Nanolaminate Nano-Optoelectrodes Enable Dual-Channel Plasmon-Enhanced Raman Spectroscopy for Electrochemistry.

Abstract

In situ monitoring of short-lived transition states (TSs) is crucial for understanding electrochemical reaction mechanisms but remains challenging. Conventional electrochemical surface-enhanced Raman spectroscopy (EC-SERS) primarily provides vibrational information, with limitations in hotspot reproducibility and often overlooking electronic information associated with TSs. This study introduces a dual-channel EC-SERS strategy using nanolaminate nano-optoelectrode (NLNOE) devices, integrating plasmon-enhanced vibrational Raman scattering (PE-VRS) and plasmon-enhanced electronic Raman scattering (PE-ERS) to concurrently probe TS dynamics within electrically connected plasmonic nanocavities. Using the AgCl(s) + e^-⇌Ag(s) + Cl^-(aq) redox system, this approach distinct PE-VRS and PE-ERS signatures of the (AgCl)^* TS. Notably, a significant increase in PE-ERS signals concurrent with (AgCl)^* TS emergence, characterized by filled bonding and unoccupied antibonding orbitals with negligible energy gaps.
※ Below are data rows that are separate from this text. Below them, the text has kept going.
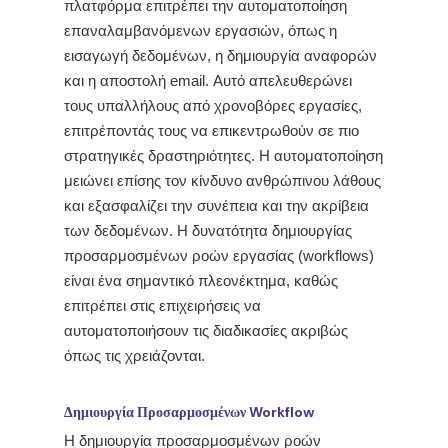
πλατφόρμα επιτρέπει την αυτοματοποίηση
επαναλαμβανόμενων εργασιών, όπως η
εισαγωγή δεδομένων, η δημιουργία αναφορών
και η αποστολή email. Αυτό απελευθερώνει
τους υπαλλήλους από χρονοβόρες εργασίες,
επιτρέποντάς τους να επικεντρωθούν σε πιο
στρατηγικές δραστηριότητες. Η αυτοματοποίηση
μειώνει επίσης τον κίνδυνο ανθρώπινου λάθους
και εξασφαλίζει την συνέπεια και την ακρίβεια
των δεδομένων. Η δυνατότητα δημιουργίας
προσαρμοσμένων ροών εργασίας (workflows)
είναι ένα σημαντικό πλεονέκτημα, καθώς
επιτρέπει στις επιχειρήσεις να
αυτοματοποιήσουν τις διαδικασίες ακριβώς
όπως τις χρειάζονται.
Δημιουργία Προσαρμοσμένων Workflow
Η δημιουργία προσαρμοσμένων ροών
This enhanced PE-ERS signal correlates with increased (AgCl)^* TS polarizability, leading to amplified PE-VRS signals due to enhanced electron cloud distortion. By modulating Cl⁻ ion concentrations via electrolyte composition (1× PBS and 1× PBS-equivalent KH₂PO₄) while maintaining constant total ion concentration, the competition between Ag/AgCl and Ag/AgH₂PO₄ redox reactions within Ag nanolayers is influenced. These results demonstrate the capability of dual-channel EC-SERS to distinguish interfacial redox reactions based on distinct electronic and vibrational signatures associated with covalent and ionic bond characteristics.